● Article
Not a rhetorical question. Genuine question. I don't know so I'm asking question.
nil/null is really problematic, true. But how languages handle this otherwise? Is it that program must be statically analyzed to ensure that no nil/null path exists or there are other solutions as well?
The core problem with null/nil in Go (and Java) is that it is not modeled in the type system. In Java, any reference (which is most types) can be secretly null which is not tracked by the compiler. Go one-ups this and has the same concept for pointers but also introduces a second kind of nil (so nil doesn't always equal nil [0]).
All approaches come down to modeling it in the type system instead of it being invisible.
One approach is modeling it as a sum type [1]. A sum type is a type that models when it's one thing OR another thing. Like it's "a OR b". "null OR not null". So a lot of languages have a type called `Maybe<T>` which models it's a "T OR Nothing". Different languages use different names (like `Option` [2]) but it's the same idea. The key is that null is now modeled using normal / non-special / user-defined types so that it's no longer invisible.

● Task
Quote the stretch of the discussion about null that opens with the words "The core problem" and closes with "equal nil [0]).".

● Collected data
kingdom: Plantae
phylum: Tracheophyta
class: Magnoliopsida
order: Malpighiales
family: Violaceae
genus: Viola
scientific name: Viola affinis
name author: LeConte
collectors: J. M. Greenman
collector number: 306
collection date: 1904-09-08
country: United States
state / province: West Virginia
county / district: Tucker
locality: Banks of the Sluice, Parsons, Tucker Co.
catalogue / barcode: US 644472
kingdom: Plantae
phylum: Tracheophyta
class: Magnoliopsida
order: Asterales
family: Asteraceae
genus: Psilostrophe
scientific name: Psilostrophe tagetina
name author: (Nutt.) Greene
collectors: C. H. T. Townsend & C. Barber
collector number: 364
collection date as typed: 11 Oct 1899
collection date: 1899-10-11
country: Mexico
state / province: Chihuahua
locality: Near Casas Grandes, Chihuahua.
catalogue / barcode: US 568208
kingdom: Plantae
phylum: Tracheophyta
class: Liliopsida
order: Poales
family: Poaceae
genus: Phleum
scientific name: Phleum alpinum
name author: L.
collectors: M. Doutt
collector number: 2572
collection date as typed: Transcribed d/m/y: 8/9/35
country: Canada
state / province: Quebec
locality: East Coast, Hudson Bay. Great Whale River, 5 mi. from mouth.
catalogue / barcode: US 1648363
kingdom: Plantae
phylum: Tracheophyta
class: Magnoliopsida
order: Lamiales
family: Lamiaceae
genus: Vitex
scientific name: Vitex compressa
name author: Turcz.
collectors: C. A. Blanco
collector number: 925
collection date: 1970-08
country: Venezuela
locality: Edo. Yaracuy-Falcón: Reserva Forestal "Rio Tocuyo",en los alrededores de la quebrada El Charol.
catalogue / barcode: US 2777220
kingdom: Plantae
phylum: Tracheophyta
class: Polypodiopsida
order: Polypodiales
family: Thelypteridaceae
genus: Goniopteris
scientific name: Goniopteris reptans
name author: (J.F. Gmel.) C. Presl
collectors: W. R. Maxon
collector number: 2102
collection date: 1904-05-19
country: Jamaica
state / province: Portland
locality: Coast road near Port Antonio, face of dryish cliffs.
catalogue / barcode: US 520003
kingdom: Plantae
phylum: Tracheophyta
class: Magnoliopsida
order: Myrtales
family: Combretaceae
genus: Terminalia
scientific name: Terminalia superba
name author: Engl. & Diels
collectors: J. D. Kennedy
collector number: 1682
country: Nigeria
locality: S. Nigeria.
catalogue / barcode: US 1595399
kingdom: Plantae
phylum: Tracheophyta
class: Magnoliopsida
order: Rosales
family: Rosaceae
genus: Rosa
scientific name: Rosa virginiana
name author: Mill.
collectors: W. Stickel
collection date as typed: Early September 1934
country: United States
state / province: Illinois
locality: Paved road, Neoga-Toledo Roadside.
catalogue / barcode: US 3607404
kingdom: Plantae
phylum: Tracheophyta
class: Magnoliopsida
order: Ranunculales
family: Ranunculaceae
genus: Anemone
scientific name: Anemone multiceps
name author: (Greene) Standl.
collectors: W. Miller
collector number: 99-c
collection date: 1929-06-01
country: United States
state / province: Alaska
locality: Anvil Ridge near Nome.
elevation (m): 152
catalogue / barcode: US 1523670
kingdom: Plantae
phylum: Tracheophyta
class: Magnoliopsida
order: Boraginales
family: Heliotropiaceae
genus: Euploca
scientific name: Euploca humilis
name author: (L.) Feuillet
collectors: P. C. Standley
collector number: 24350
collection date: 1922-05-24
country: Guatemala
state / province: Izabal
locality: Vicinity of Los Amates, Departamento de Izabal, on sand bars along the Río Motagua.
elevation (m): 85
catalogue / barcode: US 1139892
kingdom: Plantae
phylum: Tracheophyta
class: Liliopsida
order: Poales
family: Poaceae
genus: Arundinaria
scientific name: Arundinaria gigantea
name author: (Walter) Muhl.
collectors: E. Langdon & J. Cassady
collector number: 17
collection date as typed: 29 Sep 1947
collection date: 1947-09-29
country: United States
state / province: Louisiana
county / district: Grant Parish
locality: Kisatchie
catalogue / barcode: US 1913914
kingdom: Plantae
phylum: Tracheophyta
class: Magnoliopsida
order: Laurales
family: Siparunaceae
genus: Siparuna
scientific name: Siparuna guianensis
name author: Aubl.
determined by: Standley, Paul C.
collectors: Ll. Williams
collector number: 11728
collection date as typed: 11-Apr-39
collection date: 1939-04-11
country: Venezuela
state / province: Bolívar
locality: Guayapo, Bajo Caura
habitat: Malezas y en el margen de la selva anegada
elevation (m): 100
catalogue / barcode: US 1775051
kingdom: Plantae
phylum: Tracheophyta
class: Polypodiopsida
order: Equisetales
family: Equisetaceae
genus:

● Final result
The core problem with null/nil in Go (and Java) is that it is not modeled in the type system. In Java, any reference (which is most types) can be secretly null which is not tracked by the compiler. Go one-ups this and has the same concept for pointers but also introduces a second kind of nil (so nil doesn't always equal nil [0]).